■ **Given text**:
Andy Street, GBSLEP Chair’s Key Note Speech to the Greater Birmingham Chambers of Commerce Annual Dinner on 23 April 2015


It is a great time to be delivering a speech here in Birmingham as the city is bouncing back! Previous recessions have hit us hard, but this time the economic recovery is positive.

When I addressed this dinner three years ago (that time as the warm-up act for Lord Heseltine!), I spoke confidently about the future belonging to cities and city regions and that is just what has happened.

The Greater Birmingham and Solihull Local Enterprise Partnership’s vision is about re-establishing our role as the major driver of the UK economy outside London. We now have real evidence of our progress.

Allow me a moment of indulgence to set this out: the area is first in terms of exports; first in terms of inward investment; and first for business start-ups outside of London. We are also likely to be first in terms of real estate returns. When we look at economic growth, GVA, we are third in the UK – so not good enough yet. The number of people claiming job seekers allowance has fallen from 71,668 at its peak in February 2012 to 38,534 – a reduction of 33,000. 5% more people are now in the workforce too than in 2010. It’s important to remember that these are not just statistics about growing the economy; peoples’ lives are being transformed.

And if you consider the impact of future investment as well, you can’t help but conclude that this is genuinely our time.

The advent of HS2 is a once in a generation opportunity. It has already begun to make a real difference to the area. We have secured the HS2 national construction headquarters which will be based in 2 Snowhill and will create up to 1,500 jobs. The city will also co-host the National College for High Speed Rail. This is the first time that we have won a national competition in years. Our bid was successful as the local authorities, business and academics put their collective weight behind it and presented a compelling business case that excited Ministers and the judging panel.

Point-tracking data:
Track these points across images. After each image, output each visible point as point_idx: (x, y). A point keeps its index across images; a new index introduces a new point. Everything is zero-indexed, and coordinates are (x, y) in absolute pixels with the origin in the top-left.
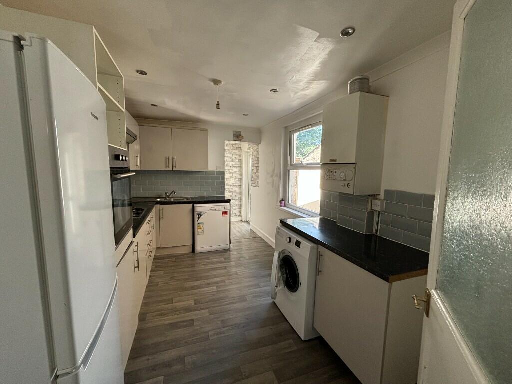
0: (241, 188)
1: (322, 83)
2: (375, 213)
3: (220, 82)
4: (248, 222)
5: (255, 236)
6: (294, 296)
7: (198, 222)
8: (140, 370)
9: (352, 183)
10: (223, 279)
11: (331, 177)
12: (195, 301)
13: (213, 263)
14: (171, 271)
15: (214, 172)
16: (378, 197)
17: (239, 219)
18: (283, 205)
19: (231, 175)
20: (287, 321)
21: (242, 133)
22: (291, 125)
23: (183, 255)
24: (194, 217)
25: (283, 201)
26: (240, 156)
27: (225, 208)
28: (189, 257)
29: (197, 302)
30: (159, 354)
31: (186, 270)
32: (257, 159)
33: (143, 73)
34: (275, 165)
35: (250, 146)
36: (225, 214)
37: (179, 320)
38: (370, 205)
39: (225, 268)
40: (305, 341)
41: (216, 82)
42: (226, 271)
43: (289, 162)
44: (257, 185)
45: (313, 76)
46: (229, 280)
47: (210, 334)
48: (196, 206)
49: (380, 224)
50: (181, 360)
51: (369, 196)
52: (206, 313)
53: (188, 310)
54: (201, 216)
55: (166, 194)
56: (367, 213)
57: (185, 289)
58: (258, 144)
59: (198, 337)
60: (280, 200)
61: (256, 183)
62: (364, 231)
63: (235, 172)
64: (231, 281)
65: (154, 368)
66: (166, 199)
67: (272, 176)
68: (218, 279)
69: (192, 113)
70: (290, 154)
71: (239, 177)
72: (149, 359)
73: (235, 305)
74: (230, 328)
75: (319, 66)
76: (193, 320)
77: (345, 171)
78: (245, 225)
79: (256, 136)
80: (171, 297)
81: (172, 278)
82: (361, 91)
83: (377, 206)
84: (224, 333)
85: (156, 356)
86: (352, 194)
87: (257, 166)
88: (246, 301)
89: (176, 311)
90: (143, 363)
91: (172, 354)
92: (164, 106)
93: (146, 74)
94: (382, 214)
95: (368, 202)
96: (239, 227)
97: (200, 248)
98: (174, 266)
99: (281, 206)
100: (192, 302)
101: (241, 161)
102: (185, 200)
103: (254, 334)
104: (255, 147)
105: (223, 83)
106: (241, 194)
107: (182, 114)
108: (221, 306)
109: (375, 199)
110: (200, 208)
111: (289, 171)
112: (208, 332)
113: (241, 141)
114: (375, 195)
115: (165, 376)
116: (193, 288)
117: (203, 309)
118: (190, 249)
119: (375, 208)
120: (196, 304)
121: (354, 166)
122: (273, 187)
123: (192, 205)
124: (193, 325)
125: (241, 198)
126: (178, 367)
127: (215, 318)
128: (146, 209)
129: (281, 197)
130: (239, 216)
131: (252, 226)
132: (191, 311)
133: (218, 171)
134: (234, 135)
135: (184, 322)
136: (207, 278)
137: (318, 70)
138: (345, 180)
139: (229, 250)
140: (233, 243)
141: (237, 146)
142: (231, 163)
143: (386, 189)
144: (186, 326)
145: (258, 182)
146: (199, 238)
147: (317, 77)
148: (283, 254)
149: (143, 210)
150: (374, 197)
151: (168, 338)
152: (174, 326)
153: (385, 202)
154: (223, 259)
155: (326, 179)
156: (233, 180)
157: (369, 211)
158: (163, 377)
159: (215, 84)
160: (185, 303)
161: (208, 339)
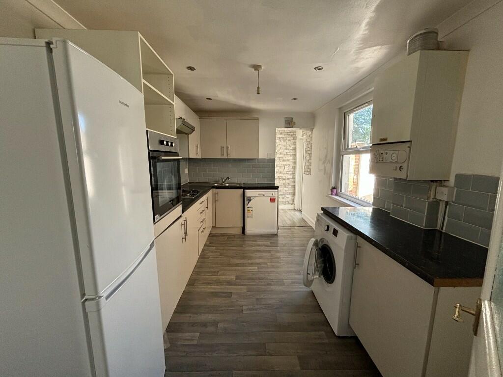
0: (294, 176)
1: (375, 50)
2: (441, 203)
3: (260, 67)
4: (300, 211)
5: (305, 225)
6: (330, 288)
7: (248, 206)
8: (183, 323)
9: (405, 166)
10: (266, 261)
11: (381, 159)
12: (236, 276)
13: (259, 245)
14: (222, 248)
15: (265, 159)
16: (446, 183)
17: (291, 207)
18: (334, 193)
19: (285, 163)
20: (323, 312)
21: (294, 119)
22: (345, 106)
23: (234, 235)
24: (245, 200)
25: (335, 190)
26: (294, 143)
27: (273, 195)
28: (239, 238)
29: (238, 278)
30: (199, 314)
31: (234, 248)
32: (310, 145)
33: (192, 69)
34: (327, 151)
35: (304, 132)
36: (273, 200)
37: (220, 290)
38: (432, 193)
39: (269, 251)
40: (339, 337)
41: (257, 67)
42: (270, 254)
43: (342, 147)
44: (310, 173)
45: (361, 42)
46: (271, 262)
47: (244, 308)
48: (247, 191)
49: (446, 218)
50: (215, 323)
51: (432, 181)
52: (244, 289)
53: (229, 283)
54: (250, 201)
55: (222, 179)
56: (427, 203)
57: (230, 265)
58: (312, 130)
59: (233, 308)
60: (330, 188)
61: (308, 171)
62: (422, 225)
63: (288, 160)
64: (273, 264)
65: (193, 324)
66: (222, 184)
67: (324, 163)
68: (261, 261)
69: (243, 103)
70: (344, 138)
71: (292, 165)
72: (190, 317)
73: (272, 287)
74: (263, 306)
75: (367, 28)
76: (231, 293)
77: (397, 152)
78: (297, 213)
79: (310, 120)
80: (217, 270)
81: (221, 254)
82: (422, 50)
83: (443, 194)
84: (256, 310)
85: (196, 315)
86: (405, 178)
87: (309, 152)
88: (284, 284)
89: (219, 282)
90: (185, 318)
91: (210, 317)
92: (217, 98)
93: (195, 69)
94: (450, 204)
95: (430, 189)
96: (290, 215)
97: (249, 230)
98: (225, 244)
99: (332, 194)
100: (234, 277)
101: (295, 149)
102: (238, 185)
103: (286, 317)
104: (309, 133)
105: (263, 67)
106: (294, 182)
107: (235, 105)
108: (258, 285)
109: (442, 186)
110: (249, 193)
111: (343, 156)
112: (242, 306)
113: (292, 127)
114: (441, 181)
115: (201, 333)
116: (237, 265)
117: (242, 285)
118: (240, 231)
119: (438, 197)
120: (236, 279)
121: (408, 144)
122: (325, 174)
123: (242, 190)
124: (230, 297)
125: (294, 187)
126: (211, 329)
127: (251, 295)
128: (201, 191)
129: (333, 185)
130: (292, 204)
131: (304, 215)
132: (231, 285)
133: (268, 158)
134: (286, 121)
135: (223, 293)
136: (251, 258)
137: (366, 34)
138: (396, 162)
139: (276, 235)
140: (281, 229)
141: (290, 134)
142: (285, 151)
143: (457, 173)
144: (225, 297)
145: (310, 169)
146: (248, 221)
147: (367, 42)
148: (322, 242)
149: (198, 192)
150: (440, 183)
151: (209, 304)
152: (215, 295)
153: (456, 189)
154: (269, 243)
155: (376, 161)
156: (287, 167)
157: (431, 200)
158: (199, 334)
159: (255, 70)
160: (227, 277)
161: (241, 312)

■ **Brief 1**: Please transcribe the Birmingham speech, starting with "And if you consider" and going on through "the judging panel.".
■ **Brief 2**: Go on with the Birmingham speech from the point where it stops.

■ **Response 1**:
And if you consider the impact of future investment as well, you can’t help but conclude that this is genuinely our time.

The advent of HS2 is a once in a generation opportunity. It has already begun to make a real difference to the area. We have secured the HS2 national construction headquarters which will be based in 2 Snowhill and will create up to 1,500 jobs. The city will also co-host the National College for High Speed Rail. This is the first time that we have won a national competition in years. Our bid was successful as the local authorities, business and academics put their collective weight behind it and presented a compelling business case that excited Ministers and the judging panel.

■ **Response 2**:
The Enterprise Zone also represents a change of attitude and an innovative approach. The nine local authorities in the LEP collectively agreed that our Enterprise Zone should be located in the city centre as they recognised that this would be the area that would drive the greatest growth. We have since agreed a £275m Investment Plan, funded by borrowing by Birmingham City Council against the uplift in business rates. Work has started on the Paradise redevelopment and plans to take forward the Curzon, Snowhill and Smithfield areas have been well received and will be transformational. All credit to Waheed Nazir, Director of Planning and Regeneration at BCC for his genuine original thinking in driving this.

So how have we moved from economic laggard to economic leader? There are three reasons:

  1. Great teamwork – the best of the private sector has come together with the best of the public sector to drive growth. I must cite the role Jerry Blackett has played in this regard – he has been a tireless centre-forward for Team Greater Birmingham!
  2. Sector based approach – we have focused on the sectors where we have a real competitive advantage. Advanced manufacturing is the obvious ‘poster boy’, but there are other key growth sectors like creative and digital. Half of our new businesses are in this sector and Birmingham City University produce more graduate talent in this area than anywhere outside London. Another key sector for us is energy, as demonstrated by the University of Birmingham being awarded the Energy Systems Catapult and the six Midlands universities receiving funding for an Energy Research Accelerator.
  3. The human story – people in business make decisions on human factors. Therefore our cultural offer is important, as is the choice of housing and the quality of our schools. The fact that more thirtysomething Londoners are choosing to move here than anywhere else in the country should give us huge optimism in this area. As should Moseley being rated as the best place to live in the Britain by the Sunday Times.

These three things are the things that unite cities of the world – from Boston to Berlin to Barcelona. We are showing that we can match these global cities.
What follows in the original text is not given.